Single by Russ featuring Capella Grey
- Released: September 24, 2021
- Length: 1:57
- Label: Russ My Way
- Songwriters: Russell Vitale; Curtis Jackson II; Ramon Ibanga Jr.; Leon Tiepold; Huynh Thi Nguyen;
- Producers: Illmind; Tiepold; Nguyen;

Russ singles chronology
| "When This Was All New" (2021) | "Seduce" (2021) | "Losin Control, Pt. 2" (2021) |

Capella Grey singles chronology
| "Find My Way 2 U" (2021) | "Seduce" (2021) | "Gyalis (Remix)" (2021) |

Music video
- "Seduce" on YouTube

= Seduce (song) =

2021 single by Russ featuring Capella Grey

"Seduce" is a song by American rapper Russ featuring American singer Capella Grey and additional vocals from singer Tamae.

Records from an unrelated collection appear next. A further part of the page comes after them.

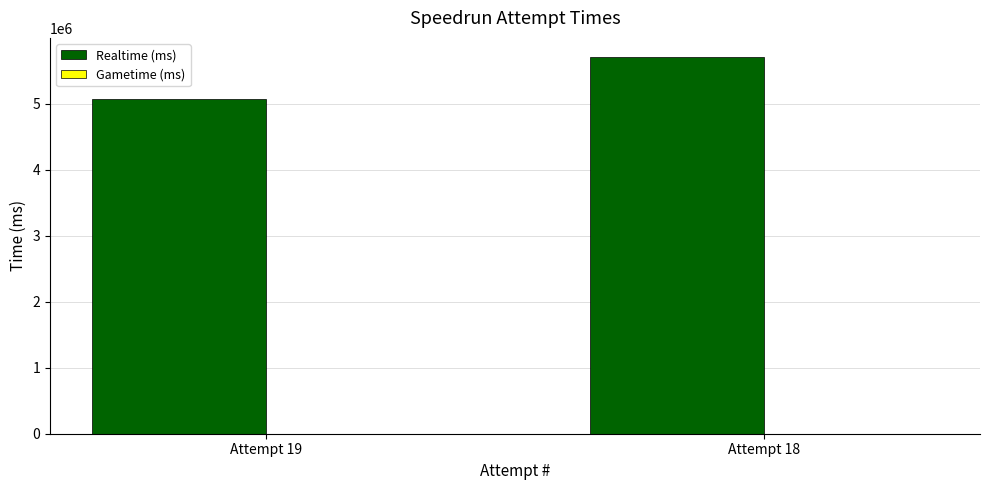

Rank the categories by value from lowest to highest.

Attempt 19, Attempt 18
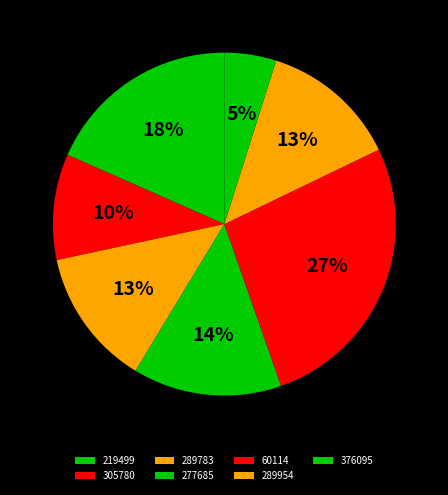

Which slice is the smallest?

376095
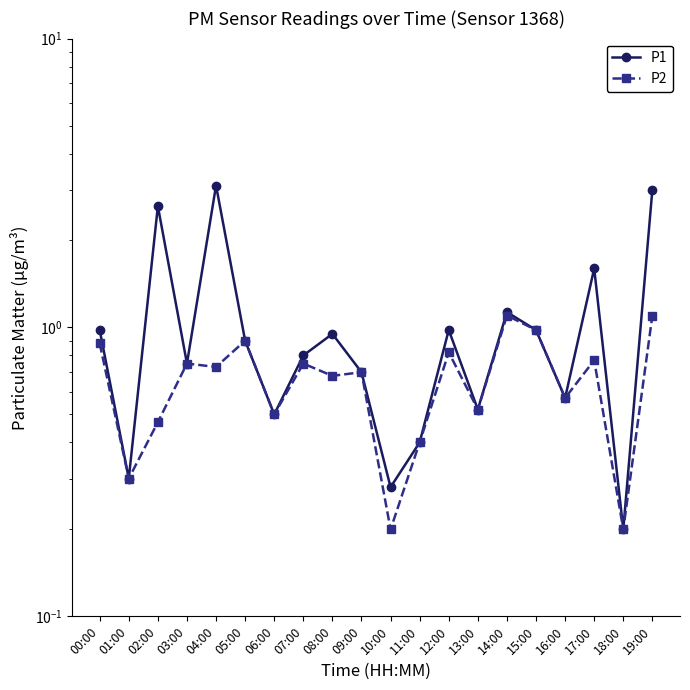

What is the total value across all series at 07:00?

1.6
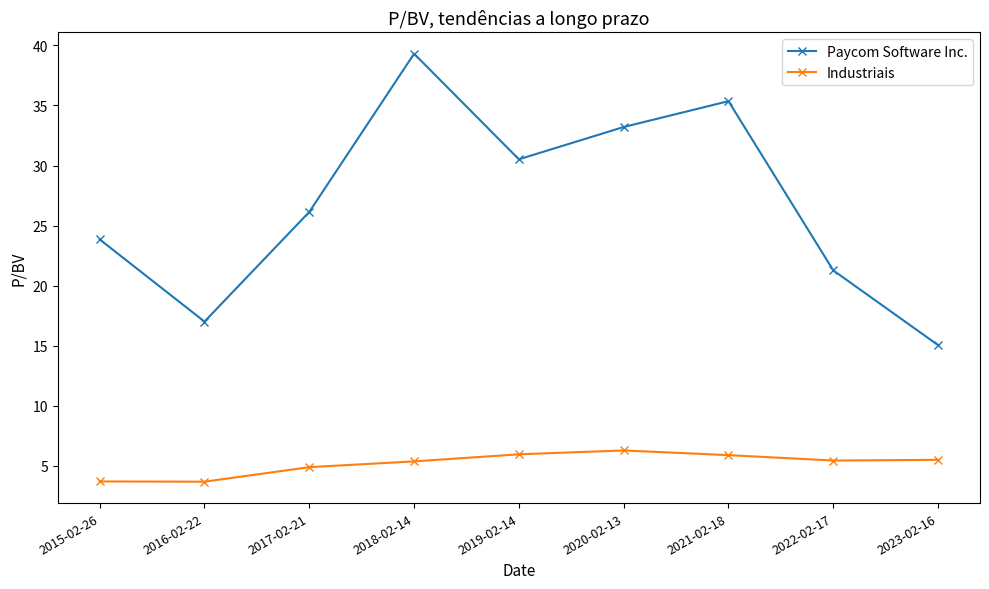

What position from the left is 2018-02-14?

4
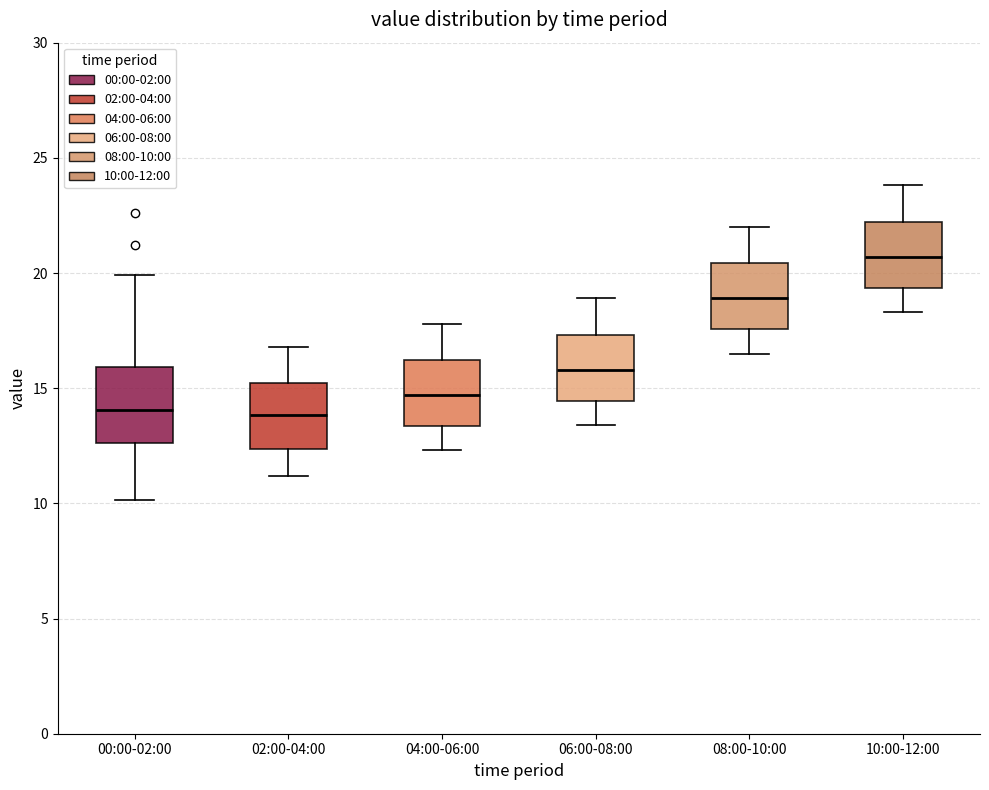

Reading left to right, transcribe this box plot: for each box, give where its median line is, the range the box spans, and where its two whiskers end, as read against the y-axis. The values are not printed on the chart, so give them approximately, as read against the axis.

00:00-02:00: median 14.0, box 12.5 to 16.0, whiskers 10.0 to 20.0
02:00-04:00: median 14.0, box 12.5 to 15.0, whiskers 11.0 to 17.0
04:00-06:00: median 14.5, box 13.5 to 16.0, whiskers 12.5 to 18.0
06:00-08:00: median 16.0, box 14.5 to 17.5, whiskers 13.5 to 19.0
08:00-10:00: median 19.0, box 17.5 to 20.5, whiskers 16.5 to 22.0
10:00-12:00: median 20.5, box 19.5 to 22.0, whiskers 18.5 to 24.0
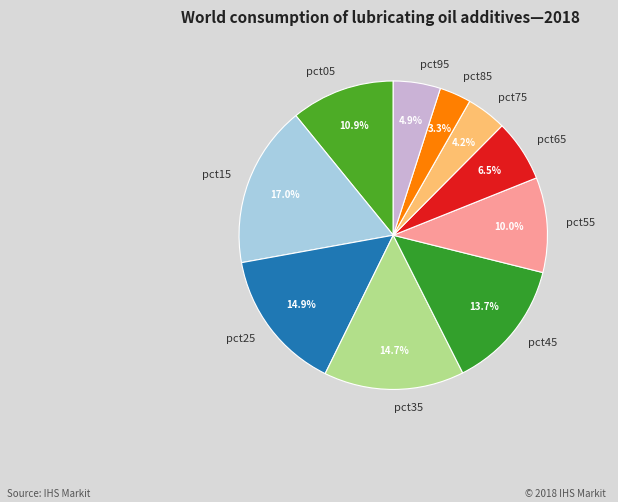

Does any single category account for the majority?

No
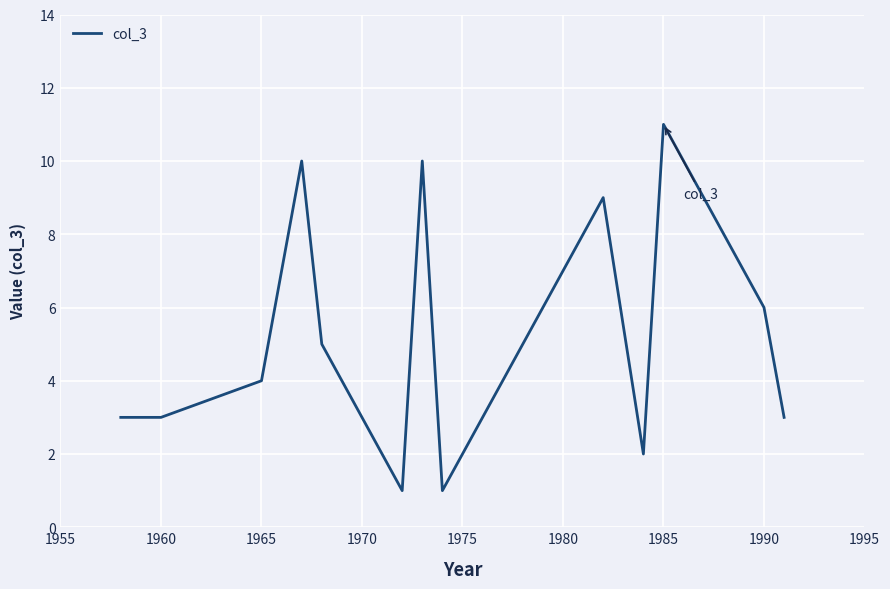

What is the greatest value displayed?

11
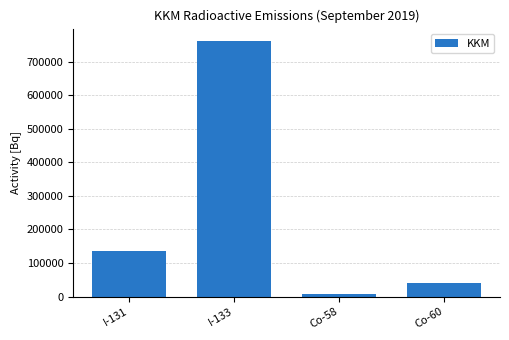

At which category does the chart reach its peak across all series?

I-133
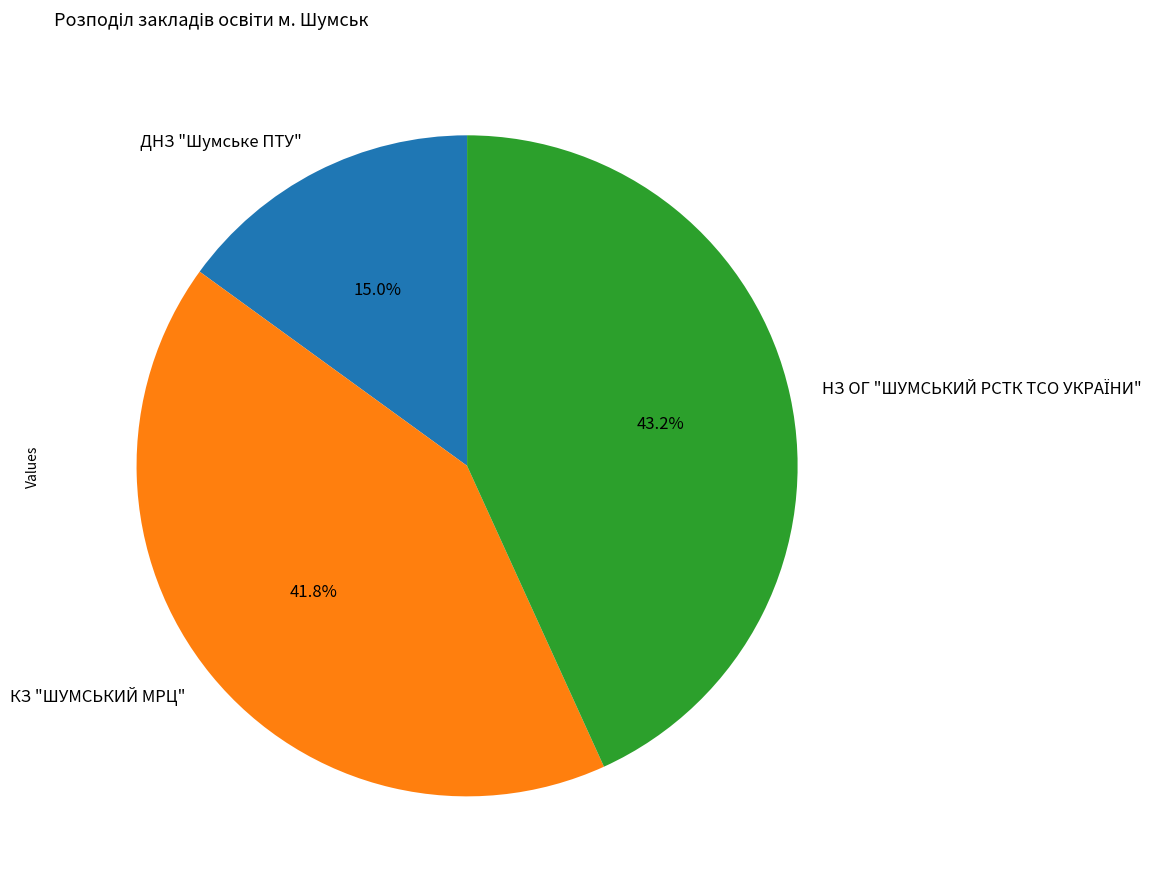

To the nearest percent, what is the difference between the largest and smallest slice percentages?

28%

It was produced by Illmind, Leon Tiepold and Tamae.

==Content==
Russ and Capella Grey sing about their relationships with their respective lovers.

==Music video==
An official music video for the song was released on December 27, 2021.

==Charts==

Chart performance for "Seduce"
| Chart (2021) | Peak position |
|---|---|
| Canada Hot 100 (Billboard) | 79 |
| New Zealand (Recorded Music NZ) | 18 |
| US Bubbling Under Hot 100 (Billboard) | 20 |

==Certifications==

Certifications for "Seduce"
| Region | Certification | Certified units/sales |
| New Zealand (RMNZ) | Platinum | 30,000^{‡} |
| United States (RIAA) | Gold | 500,000^{‡} |
^{‡} Sales+streaming figures based on certification alone.